MICHEL AOUN, President of Lebanon, recalled that, 16 years ago, terrorism had struck New York and claimed thousands of lives. “This tragic event ignited an international war against terrorism,” which had now spread and lost its purpose, he said, noting that many countries in the Middle East had borne the brunt of its results. Terrorism had since grown bloodier and spread to all continents. “No one knows how far this terrorism will reach and how it will end,” he said. While Lebanon had been one of the phenomenon’s earliest targets, the Government had prevented anyone from crossing the red line of national security and stability. Indeed, despite terrorists’ abilities to organize in some towns and cities, Lebanon had been able to eliminate terrorists, as had recently been seen in its victories against ISIL/Da’esh along the border with Syria.
“The Lebanese people have proven that they are humanitarian and responsible,” he said, noting that they had welcomed Syrian refugees, sharing food, schools and other resources with them. Nevertheless, waves of displacement and refugees had increased Lebanon’s population by 50 per cent, he said, citing severe overcrowding, a deteriorating economic situation and increased crime. More dangerous was the fact that terrorists had taken shelter among the refugees, making the need to resettle displaced persons to their homelands urgent. Lebanon distinguished between “voluntary” and “safe” return, based on the reasons for displacement. In cases of individual asylum for political reasons, political refugees would voluntarily decide when to return, with acceptance by the host country. Lebanon considered the collective asylum taking place in its territory — for economic and security reasons — as displacement, rather than asylum, as it had not received host country acceptance, and thus, constituted “population invasion”.
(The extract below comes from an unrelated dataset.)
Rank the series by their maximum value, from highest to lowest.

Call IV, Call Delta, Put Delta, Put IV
Responding to claims that those people would not be safe if they returned to Syria, he said Syria’s Government had now taken back some 85 per cent of its territory and was reconciling with armed groups. Displaced persons were living in misery and unhealthy environments, despite the support Lebanon had provided, and it was painful for Lebanon to be unable to improve their situation. “There is no doubt that it would be better if the United Nations assisted them in returning to their homeland rather than helping them remain in camps,” he stressed. Noting that thousands of Palestinian refugees also remained displaced from their homeland, he said no serious efforts had been made by the United Nations — or Security Council — to implement the two-State solution. The crime of expelling Palestinians from their land could not be rectified by another crime against the Lebanese people by imposing neutralization, or against the Palestinians, by denying them the right of return.
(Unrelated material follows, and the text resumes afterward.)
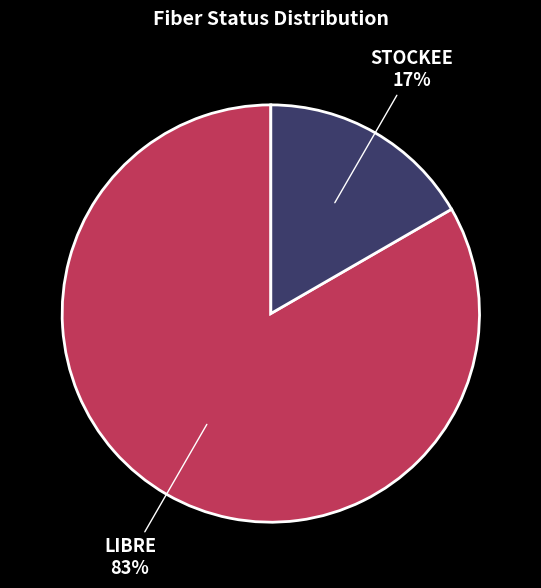

Which has a higher value, STOCKEE or LIBRE?

LIBRE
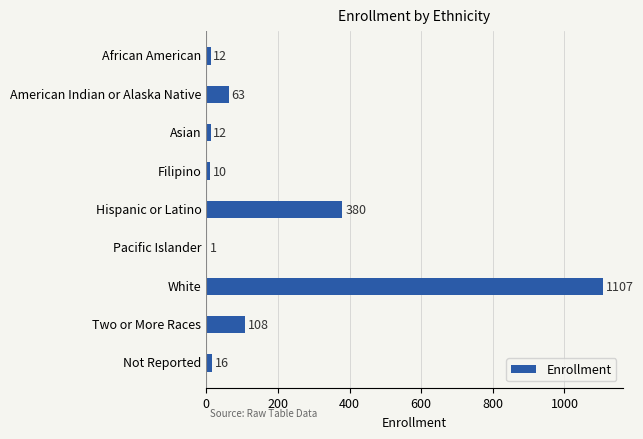

How many categories are shown in the chart?

9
Noting that all those conflicts had trapped the Middle East in poverty and turned it into a hotbed of extremism, he said any solution should be accompanied by economic and social measures aimed at achieving growth and improving social conditions for young people. He called on the United Nations to seriously consider establishing a “joint Eastern market”. Spotlighting Lebanon’s historic ethnic and religious diversity, he warned that “World War Three has taken a new form” as countries — suffering from religious or ethnic extremism — now rejected each other’s right to exist. “The division of States into sectarian or ethnic groups is not the solution, and it would not prevent wars,” he stressed. On the contrary, it would only increase fanaticism, extremism and conflicts. He proposed the creation of an institution dedicated to providing peace education, with a focus on forgiveness and coexistence, and that Lebanon become a permanent centre for such dialogue. He also put forward Lebanon’s candidacy for a non-permanent seat on the Security Council.